#### [Given problem A]
Could you turn the clock and watch time listing below into a numbered list, with no blank lines and no pictures?

#### [Article]
********************

POSTCARDS: A DANCER, Marie-Christine Giordano, GOES TO SCHOOL
To Lead Young Students from Sunset Park, Brooklyn in After-School Movement Classes
*Michael Goodman is a news editor at IBTimes. He is also freelance journalist who writes about the performing arts, including dance, theater, film and the visual arts.
Outside P.S. 24, a K-5 elementary school in Sunset Park, Brooklyn, a series of murals painted on concrete blocks alternate with bar fencing. One of the murals depicts a Latin American farmer who towers over the surrounding mountains and his fields, and as he leans forward across rows of crops, he bears in his hands the fruits of his labor. To the sides in the forefront are tall stalks of growing corn, the topmost ears bursting their husks to reveal kernels turned golden in the warmth of the radiating sun.
Inside, in the late afternoon, there is cultivation of another sort—of young bodies and minds. Children form two lines on one side of an auditorium stage, supervised by adult counselors. At the other end, a blonde woman dressed in lavender warm-ups calls out instructions. Two by two, the children advance across the stage to the voice of Argentine singer Mercedes Sosa, intently executing pirouettes as they go. Each alternately raises and lowers an arm at high and low angles on every rotation, slicing through the air like a sharp blade.
The instructor, Marie-Christine Giordano, greets each pair with praise as they conclude their procession. She is a Swiss dancer and the director and choreographer of an eponymous modern dance company, Marie-Christine Giordano Dance. A veteran of the New York dance scene, she founded MCGD at the onset of the new millennium. The troupe is based only blocks away from P.S. 24 in Greenwood Heights.

********************

#### [Given problem B]
Answer these about the article on Marie-Christine Giordano above:
(i) What does the farmer in the mural bear in his hands?
(ii) To whose voice do the children advance across the stage?
(iii) In which neighborhood is Marie-Christine Giordano Dance based?

********************

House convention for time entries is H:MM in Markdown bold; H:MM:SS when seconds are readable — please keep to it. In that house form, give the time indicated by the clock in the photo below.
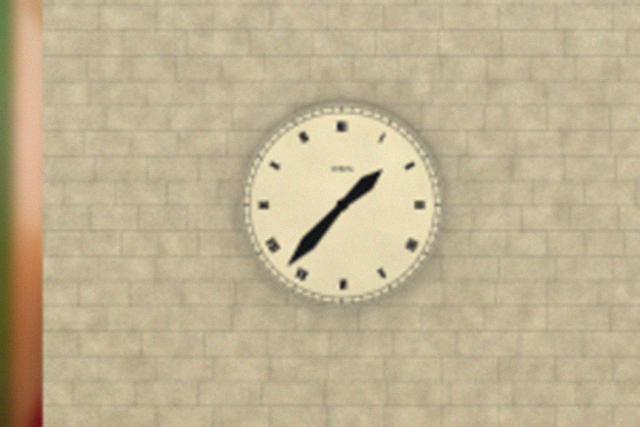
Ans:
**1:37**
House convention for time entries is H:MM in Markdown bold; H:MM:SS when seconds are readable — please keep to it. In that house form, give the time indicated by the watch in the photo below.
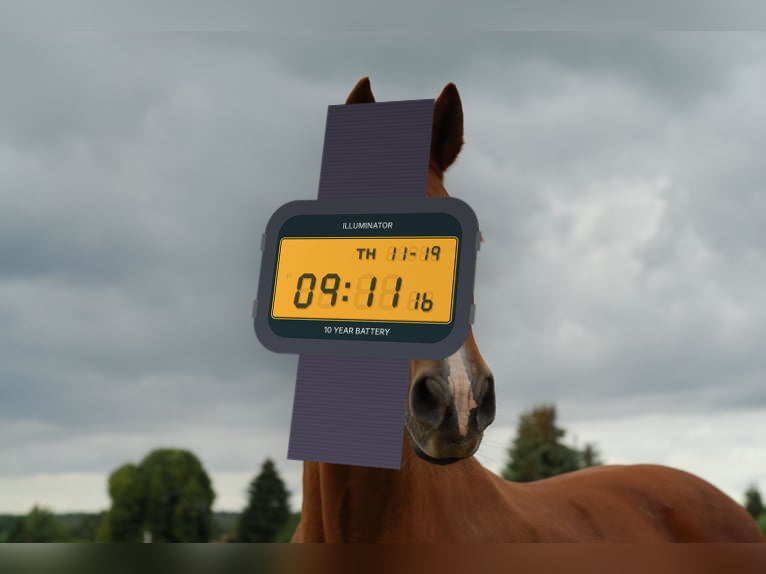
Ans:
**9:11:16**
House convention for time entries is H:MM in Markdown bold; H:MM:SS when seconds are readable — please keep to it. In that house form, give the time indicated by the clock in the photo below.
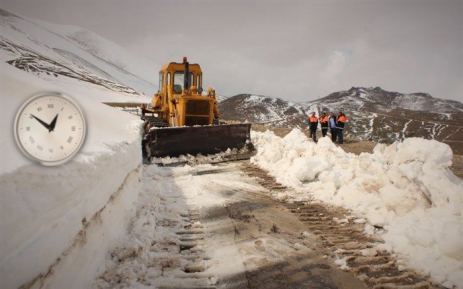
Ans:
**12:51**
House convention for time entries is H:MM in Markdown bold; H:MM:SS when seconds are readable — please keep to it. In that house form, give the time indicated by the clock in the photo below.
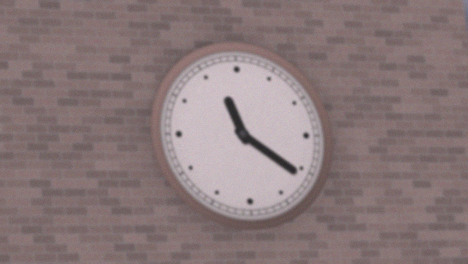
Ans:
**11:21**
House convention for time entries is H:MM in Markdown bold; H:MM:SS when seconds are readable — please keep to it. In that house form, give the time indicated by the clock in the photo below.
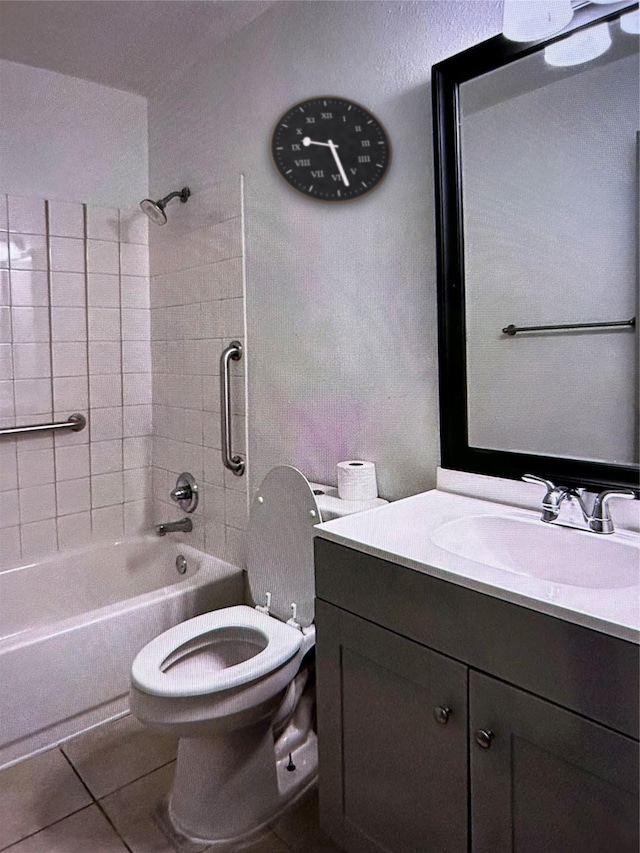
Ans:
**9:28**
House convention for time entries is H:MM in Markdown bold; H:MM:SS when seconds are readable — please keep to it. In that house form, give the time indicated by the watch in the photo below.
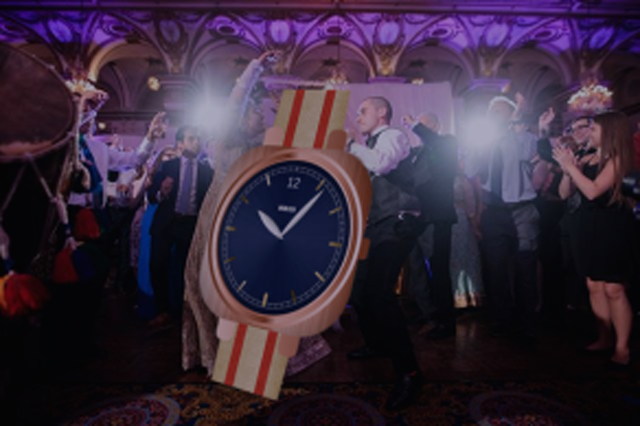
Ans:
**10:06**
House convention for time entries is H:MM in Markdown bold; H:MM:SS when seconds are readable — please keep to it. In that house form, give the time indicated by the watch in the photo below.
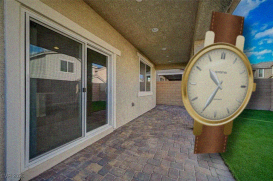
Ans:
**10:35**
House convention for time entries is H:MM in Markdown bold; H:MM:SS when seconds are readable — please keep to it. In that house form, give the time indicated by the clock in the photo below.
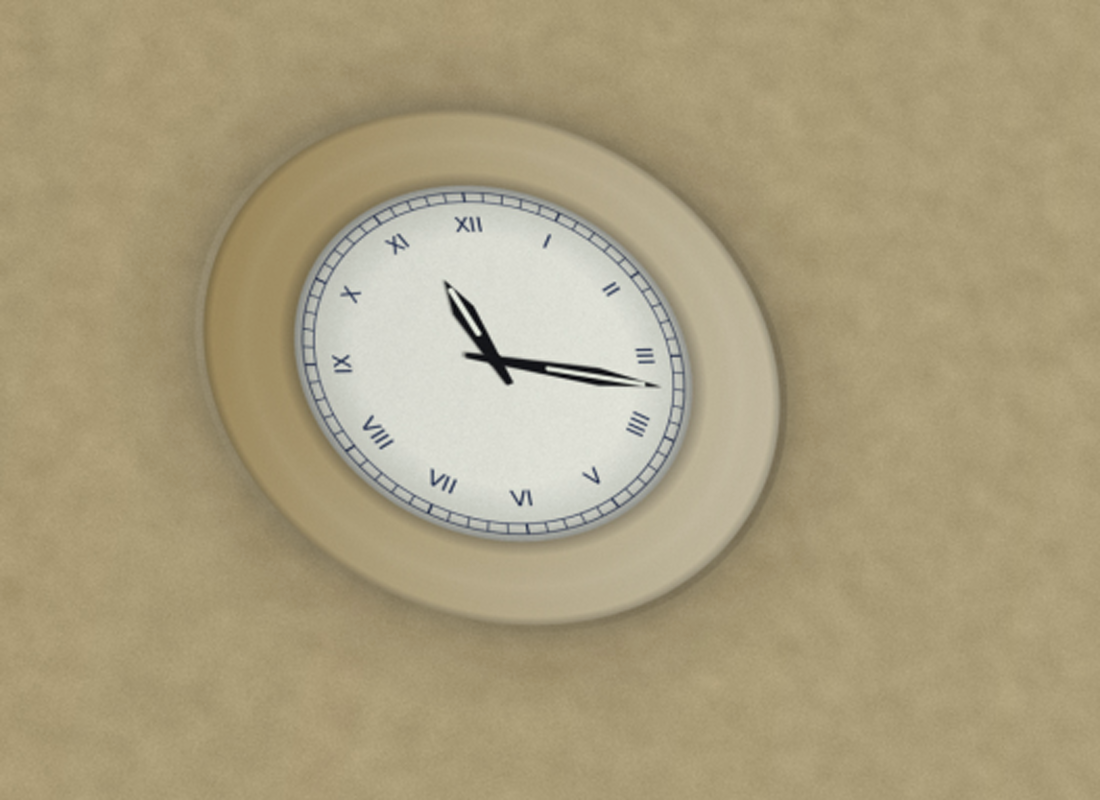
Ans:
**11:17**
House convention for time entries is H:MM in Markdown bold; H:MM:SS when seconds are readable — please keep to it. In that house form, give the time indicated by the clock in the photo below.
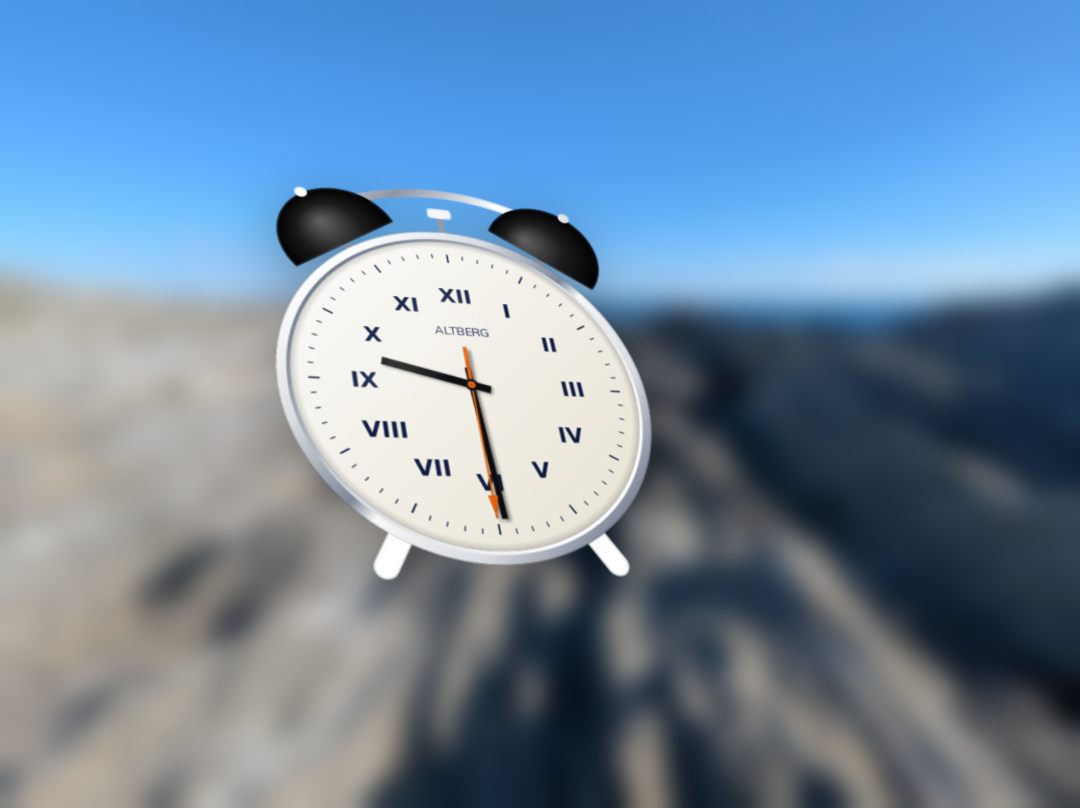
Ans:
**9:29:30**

********************

#### [Worked solution A]
1. House convention for time entries is H:MM in Markdown bold; H:MM:SS when seconds are readable — please keep to it. In that house form, give the time indicated by the clock in the photo below.
2. Ans:
3. **1:37**
4. House convention for time entries is H:MM in Markdown bold; H:MM:SS when seconds are readable — please keep to it. In that house form, give the time indicated by the watch in the photo below.
5. Ans:
6. **9:11:16**
7. House convention for time entries is H:MM in Markdown bold; H:MM:SS when seconds are readable — please keep to it. In that house form, give the time indicated by the clock in the photo below.
8. Ans:
9. **12:51**
10. House convention for time entries is H:MM in Markdown bold; H:MM:SS when seconds are readable — please keep to it. In that house form, give the time indicated by the clock in the photo below.
11. Ans:
12. **11:21**
13. House convention for time entries is H:MM in Markdown bold; H:MM:SS when seconds are readable — please keep to it. In that house form, give the time indicated by the clock in the photo below.
14. Ans:
15. **9:28**
16. House convention for time entries is H:MM in Markdown bold; H:MM:SS when seconds are readable — please keep to it. In that house form, give the time indicated by the watch in the photo below.
17. Ans:
18. **10:06**
19. House convention for time entries is H:MM in Markdown bold; H:MM:SS when seconds are readable — please keep to it. In that house form, give the time indicated by the watch in the photo below.
20. Ans:
21. **10:35**
22. House convention for time entries is H:MM in Markdown bold; H:MM:SS when seconds are readable — please keep to it. In that house form, give the time indicated by the clock in the photo below.
23. Ans:
24. **11:17**
25. House convention for time entries is H:MM in Markdown bold; H:MM:SS when seconds are readable — please keep to it. In that house form, give the time indicated by the clock in the photo below.
26. Ans:
27. **9:29:30**

#### [Worked solution B]
(i) The fruits of his labor.
(ii) Argentine singer Mercedes Sosa.
(iii) Greenwood Heights.